This article is part of an exclusive Material Monday collaboration between Nirvana CPH and Seetal Solanki, materials expert and founder of Ma-tt-er.
The huge abundance of plastic waste that surrounds us has been well documented; by some estimates, our planet is graced by six million tonnes of it.
According to oceanographer Charles J. Moore, writing in The New York Times: “No scientist, environmentalist, entrepreneur, national or international government agency has yet been able to establish a comprehensive way of recycling the plastic trash that covers our land and inevitably blows and washes down to the sea.”
The lack of credible alternatives to simply dumping our discarded plastic into the ocean means that the pollutant is now playing a role in shaping the future of our geology – the very ground on which we walk. It marks a turning point in the relationship between the human race and planet earth, the beginning of what has been termed the Anthropocene – the epoch in which human activity will start to exert a major influence on Earth’s geology and ecosystems.

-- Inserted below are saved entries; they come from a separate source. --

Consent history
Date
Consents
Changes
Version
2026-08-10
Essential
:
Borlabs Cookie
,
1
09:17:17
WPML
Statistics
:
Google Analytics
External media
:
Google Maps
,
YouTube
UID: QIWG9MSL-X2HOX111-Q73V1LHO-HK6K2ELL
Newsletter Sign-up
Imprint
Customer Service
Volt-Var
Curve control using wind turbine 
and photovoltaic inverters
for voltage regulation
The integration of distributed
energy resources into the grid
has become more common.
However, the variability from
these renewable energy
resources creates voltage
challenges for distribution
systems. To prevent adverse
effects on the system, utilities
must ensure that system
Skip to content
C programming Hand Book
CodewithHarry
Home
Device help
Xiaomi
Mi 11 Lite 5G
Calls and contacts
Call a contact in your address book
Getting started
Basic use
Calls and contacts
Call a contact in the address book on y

The material at the heart of the debate is plastiglomerate – a composite formed of natural debris and sedimentary grains, and held together by molten plastic. The term itself was proposed by Moore, geologist Patricia Corcoran and artist Kelly Jazvac in an attempt to give this new evolution a name.
Plastiglomerates were first noticed by Moore in 2006, when he was surveying plastic washed up on Hawaii’s Kamilo Beach, one of the American state’s most polluted coastal areas. It wasn’t until 2012, though, that the collection and analysis of samples was formalised, with the additional help of Corcoran. As part of their fieldwork, a total of 205 specimens were foraged from 21 sites on a 2,300-foot wide strip, and ranged from the size of a peach pit to that of a large pizza.

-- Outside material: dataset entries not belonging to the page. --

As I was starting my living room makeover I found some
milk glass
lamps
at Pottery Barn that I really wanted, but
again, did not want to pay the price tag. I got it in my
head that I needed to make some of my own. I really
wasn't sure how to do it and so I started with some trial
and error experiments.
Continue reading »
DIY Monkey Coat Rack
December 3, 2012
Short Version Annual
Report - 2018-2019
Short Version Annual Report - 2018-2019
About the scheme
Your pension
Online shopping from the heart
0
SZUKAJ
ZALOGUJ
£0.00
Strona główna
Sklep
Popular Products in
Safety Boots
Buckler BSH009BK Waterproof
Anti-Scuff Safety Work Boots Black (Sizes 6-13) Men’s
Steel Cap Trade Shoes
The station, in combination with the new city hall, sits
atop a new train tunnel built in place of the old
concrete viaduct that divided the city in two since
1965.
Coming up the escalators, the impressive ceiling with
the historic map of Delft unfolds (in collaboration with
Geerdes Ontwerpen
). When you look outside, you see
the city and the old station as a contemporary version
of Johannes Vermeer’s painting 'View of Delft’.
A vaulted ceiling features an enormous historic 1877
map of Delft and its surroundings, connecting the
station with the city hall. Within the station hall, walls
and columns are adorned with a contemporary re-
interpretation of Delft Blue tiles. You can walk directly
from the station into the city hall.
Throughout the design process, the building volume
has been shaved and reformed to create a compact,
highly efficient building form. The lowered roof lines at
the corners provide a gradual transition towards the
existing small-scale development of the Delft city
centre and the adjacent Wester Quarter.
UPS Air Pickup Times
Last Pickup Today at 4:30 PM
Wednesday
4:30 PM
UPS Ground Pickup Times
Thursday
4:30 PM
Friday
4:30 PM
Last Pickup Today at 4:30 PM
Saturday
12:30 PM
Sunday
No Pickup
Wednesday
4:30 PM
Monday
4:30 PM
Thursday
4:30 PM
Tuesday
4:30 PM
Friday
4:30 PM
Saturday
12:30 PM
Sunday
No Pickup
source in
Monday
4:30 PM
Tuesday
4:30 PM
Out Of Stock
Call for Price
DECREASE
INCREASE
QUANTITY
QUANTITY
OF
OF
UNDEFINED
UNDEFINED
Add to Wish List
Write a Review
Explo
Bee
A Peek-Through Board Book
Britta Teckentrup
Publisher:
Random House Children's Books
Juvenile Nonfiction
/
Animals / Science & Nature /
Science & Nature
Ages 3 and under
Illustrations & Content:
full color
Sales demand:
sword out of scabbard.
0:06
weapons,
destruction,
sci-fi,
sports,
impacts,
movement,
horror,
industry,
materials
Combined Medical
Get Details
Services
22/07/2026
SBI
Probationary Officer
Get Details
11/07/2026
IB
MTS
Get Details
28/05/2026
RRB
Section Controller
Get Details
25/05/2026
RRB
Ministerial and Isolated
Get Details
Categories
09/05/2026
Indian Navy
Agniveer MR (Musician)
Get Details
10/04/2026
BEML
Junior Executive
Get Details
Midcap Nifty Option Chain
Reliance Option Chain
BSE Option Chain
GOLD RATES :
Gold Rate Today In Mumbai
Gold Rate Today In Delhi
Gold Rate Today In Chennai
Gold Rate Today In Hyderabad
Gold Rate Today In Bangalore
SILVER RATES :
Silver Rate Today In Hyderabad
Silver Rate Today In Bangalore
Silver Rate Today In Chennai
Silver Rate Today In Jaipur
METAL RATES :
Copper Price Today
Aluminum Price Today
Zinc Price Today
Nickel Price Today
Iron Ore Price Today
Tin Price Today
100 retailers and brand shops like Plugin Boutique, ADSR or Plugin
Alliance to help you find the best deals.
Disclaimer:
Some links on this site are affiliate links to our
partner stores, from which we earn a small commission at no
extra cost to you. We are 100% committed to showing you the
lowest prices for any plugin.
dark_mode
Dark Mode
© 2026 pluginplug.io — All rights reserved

Although, at one time, it was suggested that these bundles of solid matter might have been the result of heat generated by the volcanic island’s innumerable lava flows, human campfires were soon identified as the primary factor in their creation.
According to Richard Thompson, a marine biologist at Plymouth University who was involved in the research: “Most conventional plastic is relatively thin and fragments quickly, but what’s being described here is something that’s going to be even more resistant to the ageing process.”

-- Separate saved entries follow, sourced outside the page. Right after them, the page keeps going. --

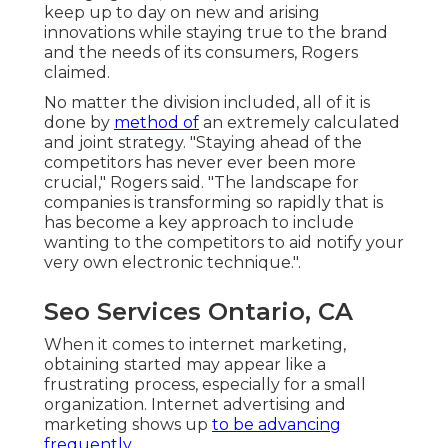
keep up to day on new and arising
innovations while staying true to the brand
and the needs of its consumers, Rogers
claimed.
No matter the division included, all of it is
done by
method of
an extremely calculated
and joint strategy. "Staying ahead of the
competitors has never ever been more
crucial," Rogers said. "The landscape for
companies is transforming so rapidly that is
has become a key approach to include
wanting to the competitors to aid notify your
very own electronic technique.".
Seo Services Ontario, CA
When it comes to internet marketing,
obtaining started may appear like a
frustrating process, especially for a small
organization. Internet advertising and
marketing shows up
to be advancing
frequently.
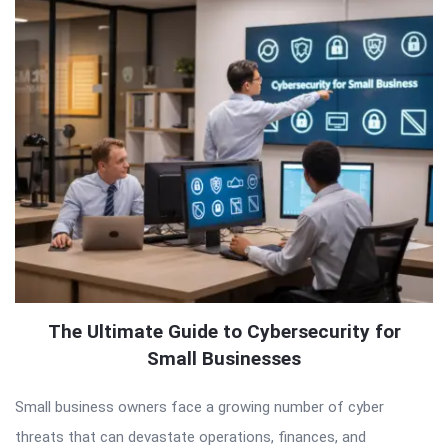
The Ultimate Guide to Cybersecurity for
Small Businesses
Small business owners face a growing number of cyber
threats that can devastate operations, finances, and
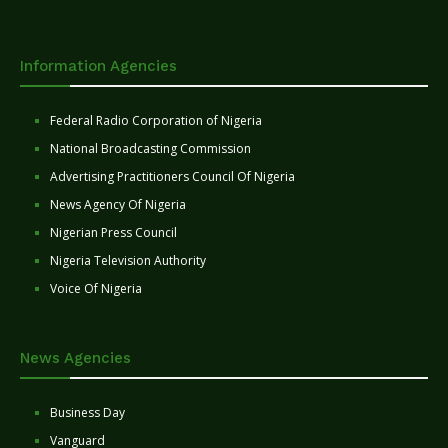
Information Agencies
Federal Radio Corporation of Nigeria
National Broadcasting Commission
Advertising Practitioners Council Of Nigeria
News Agency Of Nigeria
Nigerian Press Council
Nigeria Television Authority
Voice Of Nigeria
News Agencies
Business Day
Vanguard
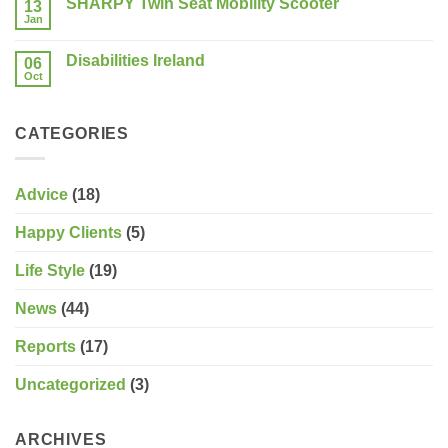
SHARPY Twin Seat Mobility Scooter
13
Last
consider?
Week
Jan
No
of
Comments
the
on
Sale!
Disabilities Ireland
06
SHARPY
Twin
Oct
No
Seat
Comments
Mobility
on
Scooter
Disabilities
CATEGORIES
Ireland
Advice
(18)
Happy Clients
(5)
Life Style
(19)
News
(44)
Reports
(17)
Uncategorized
(3)
ARCHIVES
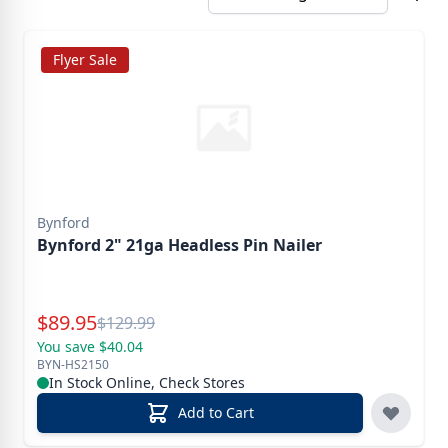
Flyer Sale
Bynford
Bynford 2" 21ga Headless Pin Nailer
Special Price
$
89.95
Reg.
$
129.99
You save $40.04
BYN-HS2150
In Stock Online, Check Stores
Add to Cart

Could these new formations survive as our future fossils, as a record of our time here on earth? If these geological findings were buried within the rock strata, could they stand the test of time for millions of years?
In the long term, we’ll probably never know. But in the short term, these new findings could allow us to design with new materials that replace the need to use Earth’s depleting natural resources. Perhaps plastiglomerates could become the next stone, paper, ceramics, marble or granite, and in turn halt the production of new of oil-rich plastics. In that sense, our willingness to harness plastiglomerates could potentially follow in the footsteps of other recycling initiatives, such as Precious Plastics, adidas and Parley’s plastic from the ocean shoes and Studio Swine’s Gyrecraft collection.